Bovine Spongiform Encephalopathy (BSE), commonly referred to as “Mad Cow Disease,” is a transmissible, slowly progressive, degenerative, fatal disease affecting the central nervous system of adult cattle. BSE belongs to the family of diseases known as the transmissible spongiform encephalopathies (TSEs). Other TSEs include scrapie in sheep and goats, transmissible mink encephalopathy, feline spongiform encephalopathy, chronic wasting disease in deer and elk, and Creutzfeldt-Jakob Disease (CJD) in humans. The agent that causes BSE and other TSEs has yet to be fully characterized.

BSE was first diagnosed in 1986 in the United Kingdom and since then has been confirmed in many other European countries and, most recently, in Japan. The disease is most likely spread by feeding rendered parts of cattle infected with BSE to other cattle in the form of meat and bone meal.  Scientific and epidemiological studies have linked variant Creutzfeldt-Jakob Disease (vCJD), a chronic and fatal neurodegenerative disease that affects humans, to the consumption of beef products contaminated with the BSE agent. In March 1996, the United Kingdom announced the first cases of this disease and linked it to BSE. By May 2000, 61 people in the United Kingdom, Ireland, and France had died from it, and the number and rate of new cases is increasing.

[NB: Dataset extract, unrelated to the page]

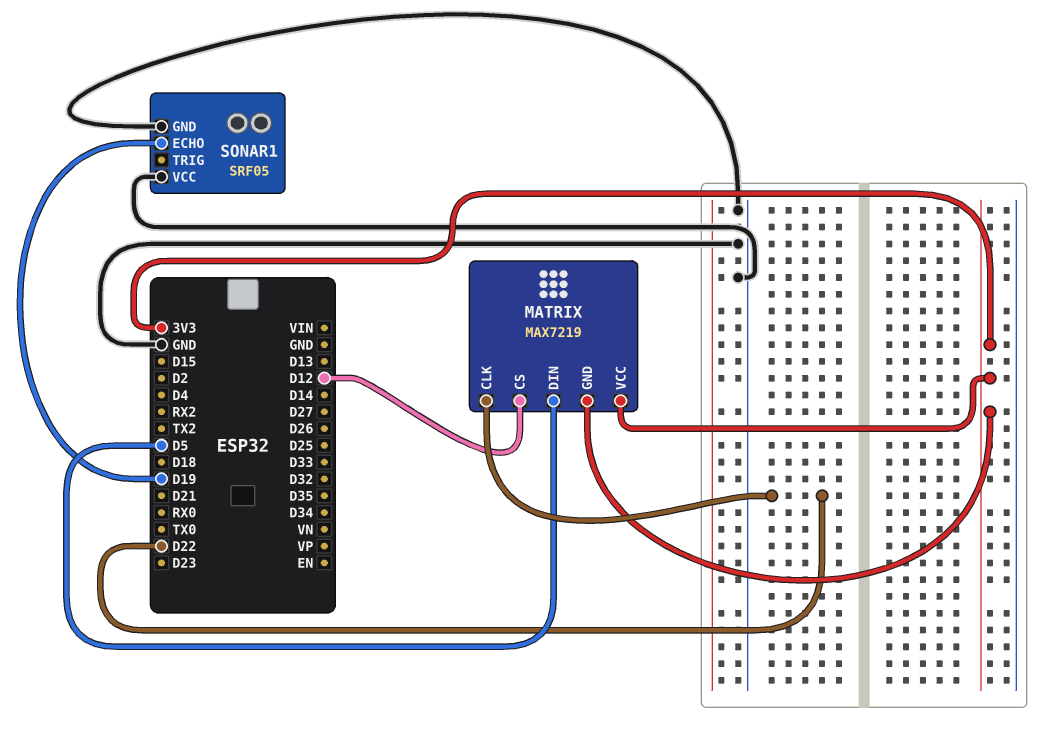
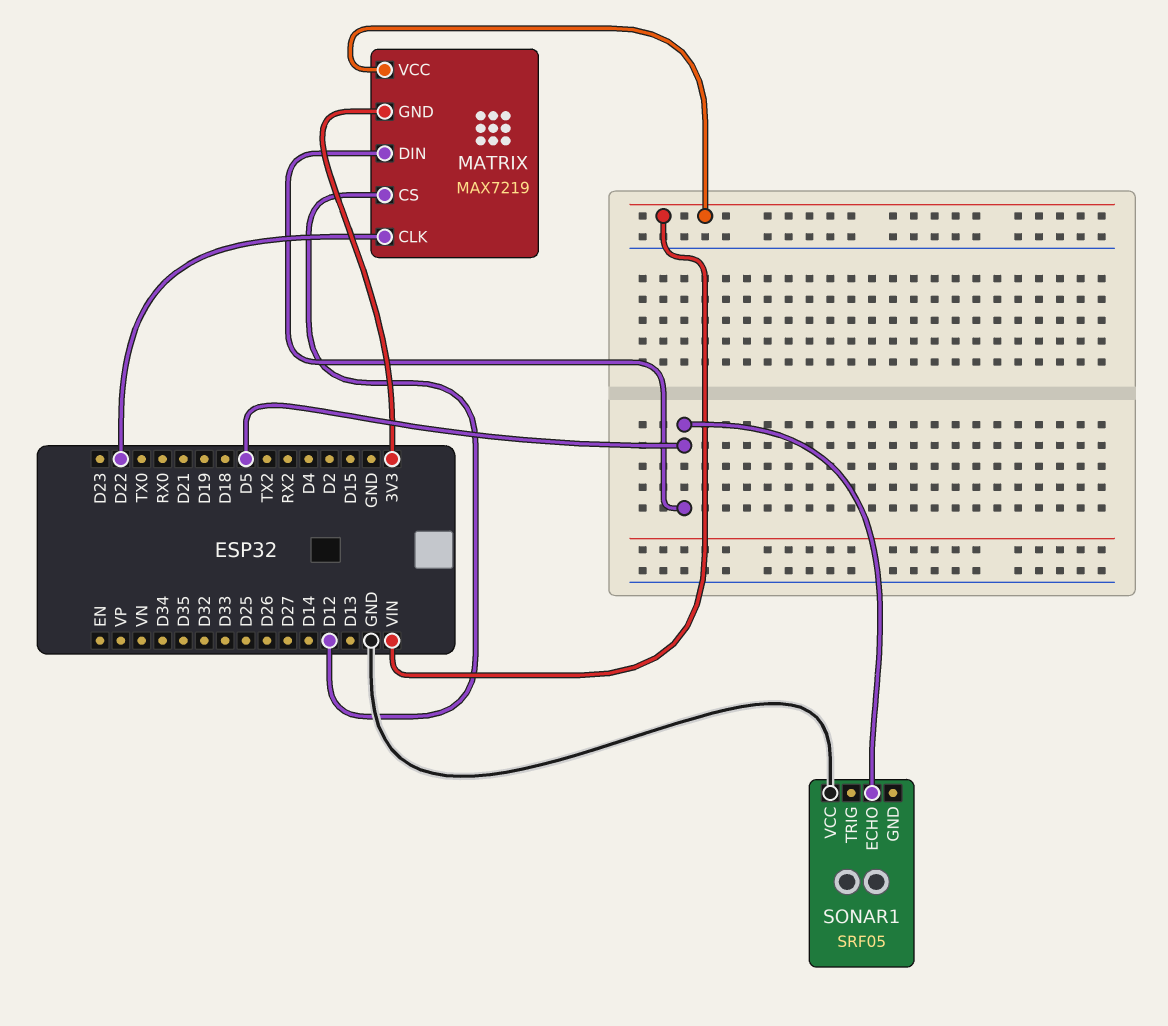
MATRIX pin VCC: 3V3 -> VIN
SONAR1 pin ECHO: D19 -> D5
SONAR1 pin GND: GND -> none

Neither vCJD nor BSE has been detected in the U.S. Since 1989, USDA has put in place a number of increasingly stringent safeguards to prevent BSE from entering the country. Imports of live ruminant animals and ruminant products from countries where BSE has been found or is suspected have been banned. As a precautionary measure, the FDA has also instituted a mammalian-to-ruminant feed ban under which materials processed from the slaughter of cattle, sheep and other animals cannot be used as feed for ruminant animals.

Given the actions already taken by USDA and FDA, the results of the risk assessment conducted by Harvard University show that BSE is extremely unlikely to become established in the U.S. If BSE should enter the U.S., the assessment indicates that most probably, only a small amount of potentially dangerous tissues would reach the human food supply. BSE agent is highly stable and resistant to enzyme degradation, freezing, drying and normal cooking temperatures, including pasteurization and sterilization, such as thermal processing of canned products. Therefore, it is urged that additional measures should be considered to minimize human exposure to BSE agents through products containing ingredients of bovine origin, such as some pharmaceuticals, gelatin, and beef stocks, extracts, and flavorings.